Another manga series, illustrated by FBC, began serialization in the seinen manga magazine Monthly Comic Alive in August 2007 issue, published by Media Factory.

===Anime===
An anime series began airing in Japan on Chiba TV on October 8, 2007. Some of the characters from the prequel also made appearances in the series.

====Episodes====

| No. | Title | Original air date on CTC |
| 1 | "The Battlefield of Knights" "Kishitachi no Senjō" (騎士たちの戦場) | October 8, 2007 |
Introduction of all the characters and the setting of the anime and discusses the Land of Wind (Europe) and Sablum Empire* (Ottoman empire or saracans). Priecia's parents are also briefly profiled when they first meet as children.
| 2 | "The School of Knights" "Kishitachi no Hanazono" (騎士たちの学園) | October 15, 2007 |
An assassin is sent by the Sablum to kill Priecia. Everyone mistakes her as the princess instead.
| 3 | "The Goals of Knights" "Kishitachi no Mokuhyō" (騎士たちの目標) | October 22, 2007 |
Hyaweh makes fun of Priecia and angers her. Her admirers search for different ways to get rid of him.
| 4 | "The Prides of Knights" "Kishitachi no Puraido" (騎士たちの誇り) | October 28, 2007 |
A new student named Kagura follows Priecia claiming to be her new bodyguard. Priecia challenges Kagura to a duel and decides to accept Kagura's protection.
| 5 | "The Ordeal for Knights" "Kishitachi no Shiren" (騎士たちの試練) | November 5, 2007 |
The Prism Exam, dubbed Puriken by the headmaster, is about to begin. Priecia is having difficulties of indecision about being a knight, but was later enlightened and encouraged by Hyaweh's words.
| 6 | "The Day off for Knights" "Kishitachi no Kyuujitsu" (騎士たちの休日) | November 12, 2007 |
Hyaweh, Priecia and the rest go into town for the day. After an embarrassing situation Hyaweh and Priecia run away and end up spending the day alone together, but they soon get attacked by enemies and Priecia gets kidnapped, but Hyaweh is ready to save her.
| 7 | "The First campaign of Knights" "Kishitachi no Uijin" (騎士たちの初陣) | November 19, 2007 |
Hyaweh, Priecia and the others are assigned to protect a frontier fort. Arriving at the fort, the students are ambushed by an angel. When Priecia is injured, Hyaweh unleashes the power of his sword and destroys the angel.

_INFORMATION GIVEN_
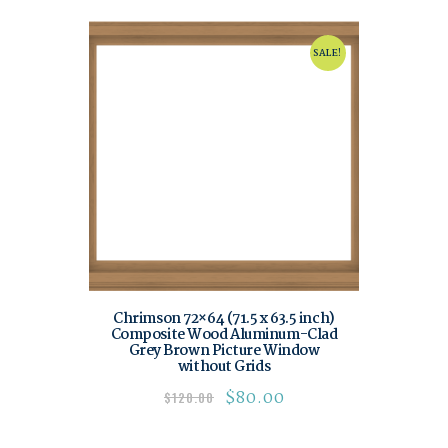
SALE!
Chrimson 72×64 (71.5 x 63.5 inch)
Composite Wood Aluminum-Clad
Grey Brown Picture Window
without Grids
$
80.00
$
120.00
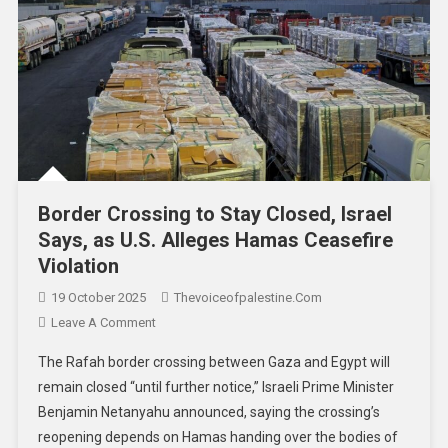
Border Crossing to Stay Closed, Israel
Says, as U.S. Alleges Hamas Ceasefire
Violation
19 October 2025
Thevoiceofpalestine.com
Leave A Comment
The Rafah border crossing between Gaza and Egypt will
remain closed “until further notice,” Israeli Prime Minister
Benjamin Netanyahu announced, saying the crossing’s
reopening depends on Hamas handing over the bodies of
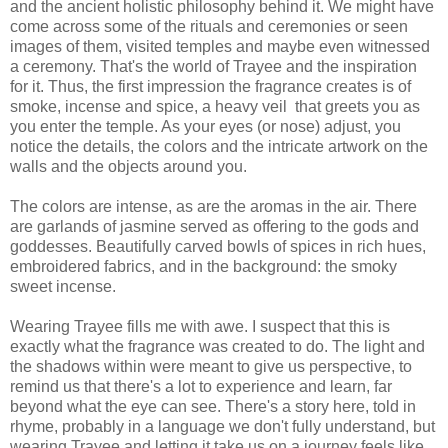
and the ancient holistic philosophy behind it. We might have
come across some of the rituals and ceremonies or seen
images of them, visited temples and maybe even witnessed
a ceremony. That's the world of Trayee and the inspiration
for it. Thus, the first impression the fragrance creates is of
smoke, incense and spice, a heavy veil that greets you as
you enter the temple. As your eyes (or nose) adjust, you
notice the details, the colors and the intricate artwork on the
walls and the objects around you.
The colors are intense, as are the aromas in the air. There
are garlands of jasmine served as offering to the gods and
goddesses. Beautifully carved bowls of spices in rich hues,
embroidered fabrics, and in the background: the smoky
sweet incense.
Wearing Trayee fills me with awe. I suspect that this is
exactly what the fragrance was created to do. The light and
the shadows within were meant to give us perspective, to
remind us that there's a lot to experience and learn, far
beyond what the eye can see. There's a story here, told in
rhyme, probably in a language we don't fully understand, but
wearing Trayee and letting it take us on a journey feels like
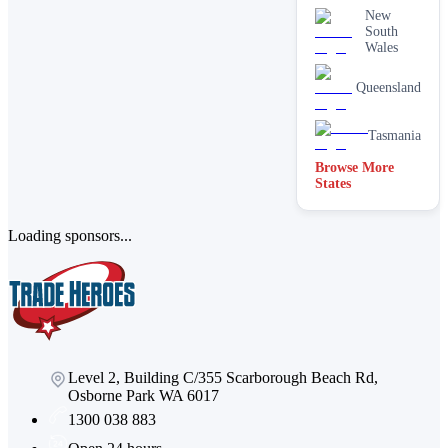
New
South
Wales
Queensland
Tasmania
Browse More
States
Loading sponsors...
Level 2, Building C/355 Scarborough Beach Rd,
Osborne Park WA 6017
1300 038 883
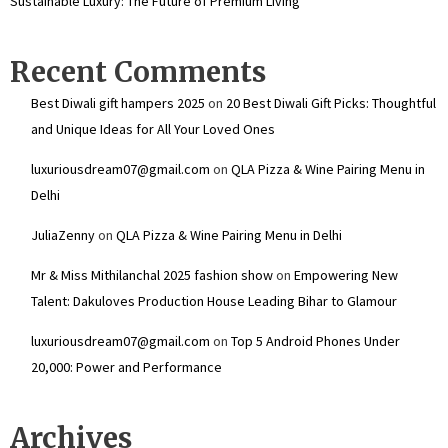
Sustainable Luxury: The Future of Premium Living
Recent Comments
Best Diwali gift hampers 2025
on
20 Best Diwali Gift Picks: Thoughtful
and Unique Ideas for All Your Loved Ones
luxuriousdream07@gmail.com
on
QLA Pizza & Wine Pairing Menu in
Delhi
JuliaZenny
on
QLA Pizza & Wine Pairing Menu in Delhi
Mr & Miss Mithilanchal 2025 fashion show
on
Empowering New
Talent: Dakuloves Production House Leading Bihar to Glamour
luxuriousdream07@gmail.com
on
Top 5 Android Phones Under
₹20,000: Power and Performance
Archives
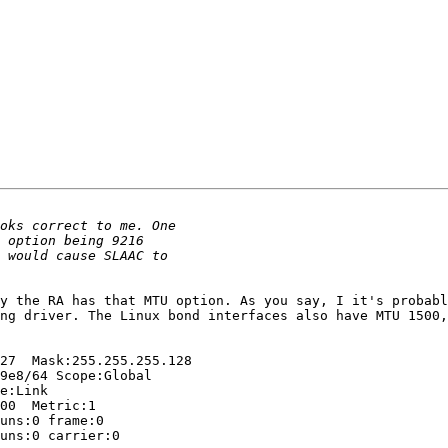
y the RA has that MTU option. As you say, I it's probabl
ng driver. The Linux bond interfaces also have MTU 1500,
  
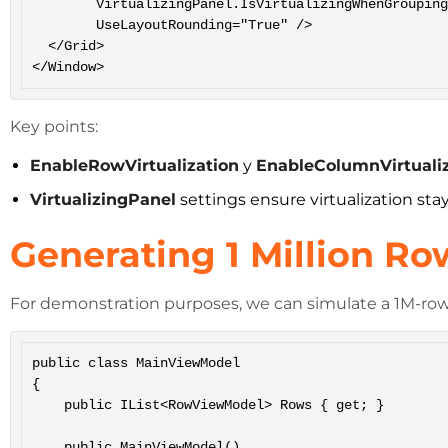
        VirtualizingPanel.IsVirtualizingWhenGrouping="True"

        UseLayoutRounding="True" />

  </Grid>

</Window>
Key points:
EnableRowVirtualization
y
EnableColumnVirtuali
VirtualizingPanel
settings ensure virtualization sta
Generating 1 Million R
For demonstration purposes, we can simulate a 1M-row d
public class MainViewModel

{

    public IList<RowViewModel> Rows { get; }

    public MainViewModel()
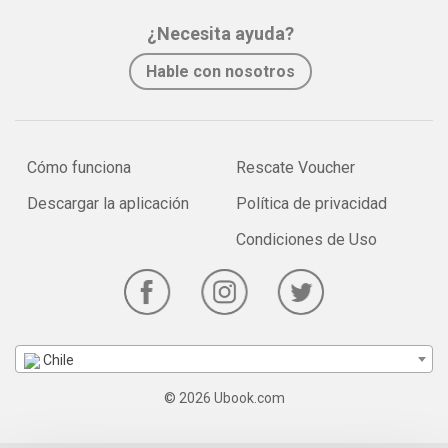
¿Necesita ayuda?
Hable con nosotros
Cómo funciona
Rescate Voucher
Descargar la aplicación
Política de privacidad
Condiciones de Uso
Chile
© 2026 Ubook.com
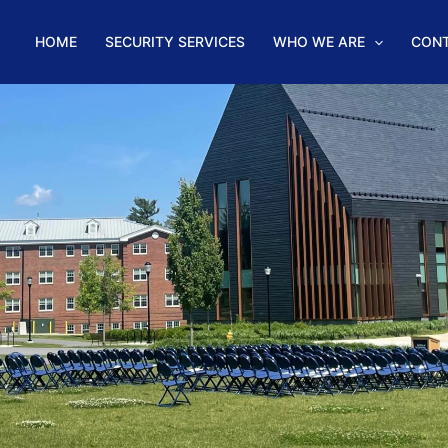
HOME
SECURITY SERVICES
WHO WE ARE
CON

_TASK DESCRIPTION_
Repeat the passage from the anime text word for word, starting with "Another manga series, illustrated" and going on through "meet as children.".

_WRITTEN RESPONSE_
Another manga series, illustrated by FBC, began serialization in the seinen manga magazine Monthly Comic Alive in August 2007 issue, published by Media Factory.

===Anime===
An anime series began airing in Japan on Chiba TV on October 8, 2007. Some of the characters from the prequel also made appearances in the series.

====Episodes====

| No. | Title | Original air date on CTC |
| 1 | "The Battlefield of Knights" "Kishitachi no Senjō" (騎士たちの戦場) | October 8, 2007 |
Introduction of all the characters and the setting of the anime and discusses the Land of Wind (Europe) and Sablum Empire* (Ottoman empire or saracans). Priecia's parents are also briefly profiled when they first meet as children.